Ce n’est pas seulement à ceux qui sont en campagne et qui servent actuellement, que ces récompenses inspirent du courage et de l’émulation, c’est encore à ceux qui sont restés chez eux ; car, sans parler de la gloire qui accompagne à l’armée ces présens, et de la réputation qu’ils donnent dans la patrie, ceux qui les ont reçus ont droit, au retour de la campagne, de se présenter, dans les jeux et dans les fêtes, vêtus d’un habit qu’il n’est permis de porter qu’à ceux dont les consuls ont honoré la valeur. Ils suspendent encore aux endroits les plus apparens de leur maison les dépouilles qu’ils ont remportées sur les ennemis, pour être des monumens et des témoignages de leur courage. Tel est le soin et l’équité avec lesquels on dispense les peines et les honneurs militaires : doit-on être surpris, après cela, que les guerres que les Romains entreprennent aient un heureux succès ?

La solde du fantassin est de deux oboles par jour. Les capitaines ont le double, la cavalerie une drachme. La ration de pain, pour l’infanterie, est de la moitié, au plus, d’un médimne attique de blé ; celle du cavalier, de sept médimnes d’orge par mois et deux de blé. L’infanterie des alliés reçoit la même ration que celle des Romains ; leur cavalerie, un médimne et un tiers de blé, et sept d’orge.

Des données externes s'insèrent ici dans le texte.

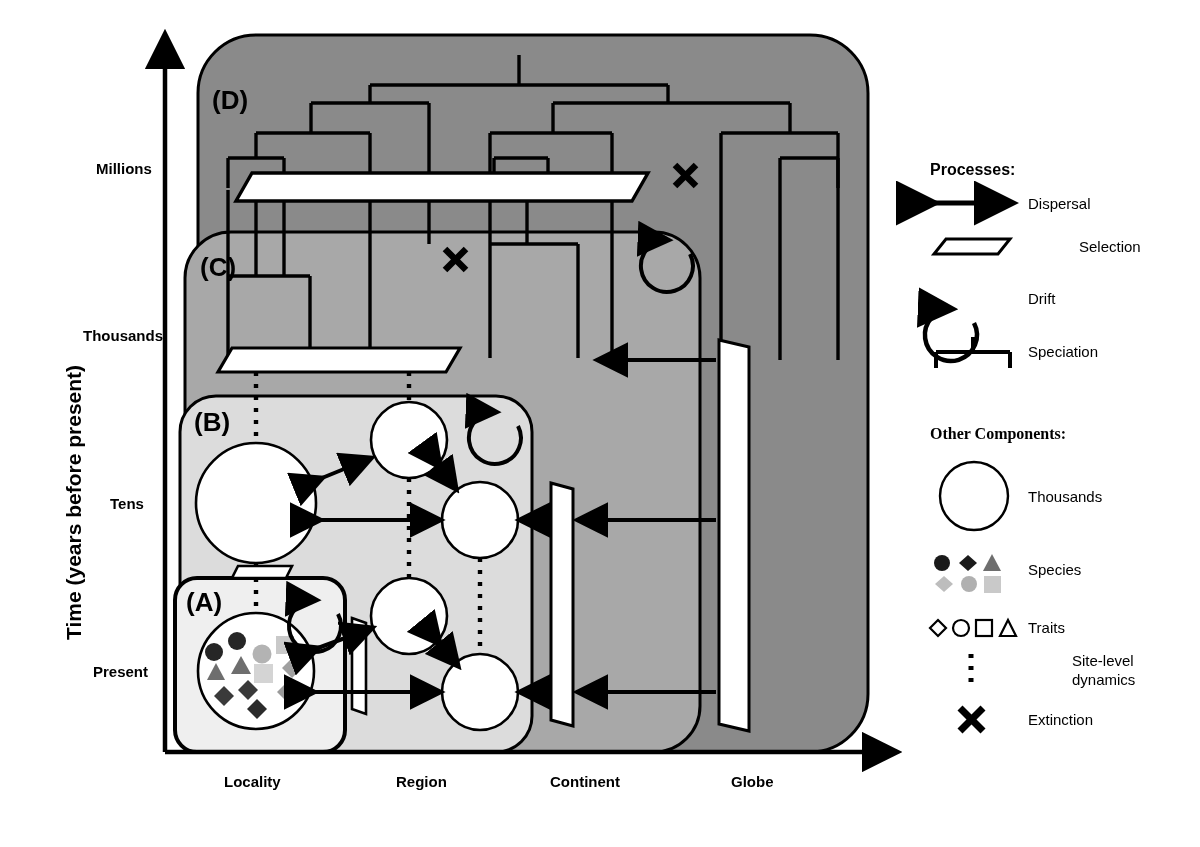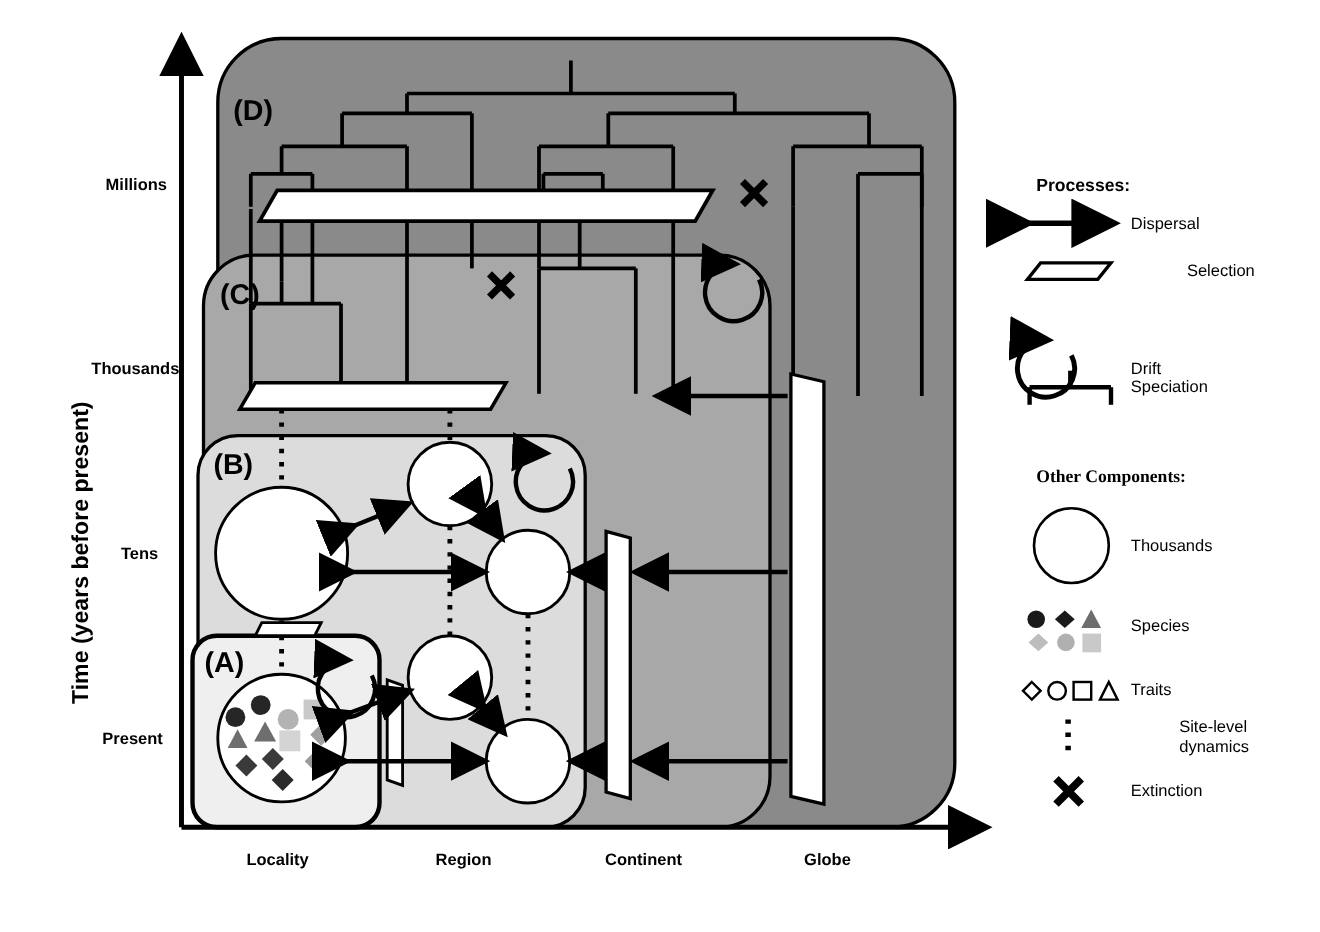--- a/index.html
+++ b/index.html
@@ -2,21 +2,21 @@
 <html><head>
 <meta charset="utf-8">
 <style>
   html,body{margin:0;padding:0;background:#ffffff;}
   body{width:1200px;height:847px;font-family:"Liberation Sans",sans-serif;overflow:hidden;}
   #stage{position:relative;width:1200px;height:847px;}
   svg.layer{position:absolute;left:0;top:0;width:1200px;height:847px;}
   .lbl{position:absolute;font-family:"Liberation Sans",sans-serif;color:#000;white-space:nowrap;}
   .axis-tick{font-size:15px;font-weight:bold;}
   .panel-lbl{font-size:26px;font-weight:bold;}
-  .legend-head{font-size:16px;font-weight:bold;margin-left:12px;}
+  .legend-head{font-size:16px;font-weight:bold;}
   .legend-item{font-size:15px;font-weight:normal;}
   .axis-title{font-size:21px;font-weight:bold;}
   .axis-sub{font-size:18px;font-weight:bold;}
   .space-tick{font-size:15px;font-weight:bold;}
   #ytitle{transform:rotate(-90deg);transform-origin:left top;}
 </style>
 </head>
 <body>
 
 <div id="stage">
@@ -234,21 +234,21 @@
 
 
   <div class="lbl panel-lbl" style="left:212px;top:85px;">(D)</div>
   <div class="lbl panel-lbl" style="left:200px;top:252px;">(C)</div>
   <div class="lbl panel-lbl" style="left:194px;top:407px;">(B)</div>
   <div class="lbl panel-lbl" style="left:186px;top:587px;">(A)</div>
 
   <div class="lbl legend-head" style="left:930px;top:161px;">Processes:</div>
   <div class="lbl legend-item" style="left:1028px;top:195px;text-align:center;">Dispersal</div>
   <div class="lbl legend-item" style="left:1079px;top:238px;">Selection</div>
-  <div class="lbl legend-item" style="left:1028px;top:290px;margin-top:37px;">Drift</div>
+  <div class="lbl legend-item" style="left:1028px;top:290px;">Drift</div>
   <div class="lbl legend-item" style="left:1028px;top:343px;">Speciation</div>
 
   <div class="lbl legend-head" style="left:930px;top:425px;font-family:Liberation Serif, serif;">Other Components:</div>
   <div class="lbl legend-item" style="left:1028px;top:488px;">Thousands</div>
   <div class="lbl legend-item" style="left:1028px;top:561px;">Species</div>
   <div class="lbl legend-item" style="left:1028px;top:619px;">Traits</div>
   <div class="lbl legend-item" style="left:1028px;top:652px;width:96px;white-space:normal;line-height:1.25;margin-left:44px;">Site-level dynamics</div>
   <div class="lbl legend-item" style="left:1028px;top:711px;">Extinction</div>
 
 </div>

Cette distribution se fait, aux alliés, gratuitement ; mais, à l’égard des Romains, on leur retient sur la solde une certaine somme marquée pour les vivres, les habits ou les armes qu’on doit leur donner.

Pour lever le camp, voici la manière dont ils s’y prennent : le premier signal donné, on détend les tentes et on plie bagage, en commençant néanmoins par celles du consul et des tribuns ; car il n’est pas permis de dresser et de détendre des tentes avant que celles-ci aient été dressées ou détendues. Au second signal, on met les bagages sur les bêtes de charge, et au troisième signal, les premiers marchent et tout le camp s’ébranle.

L’avant-garde est, le plus souvent, composée des extraordinaires ; après eux, l’aile droite des alliés, qui est suivie du bagage des uns et des autres.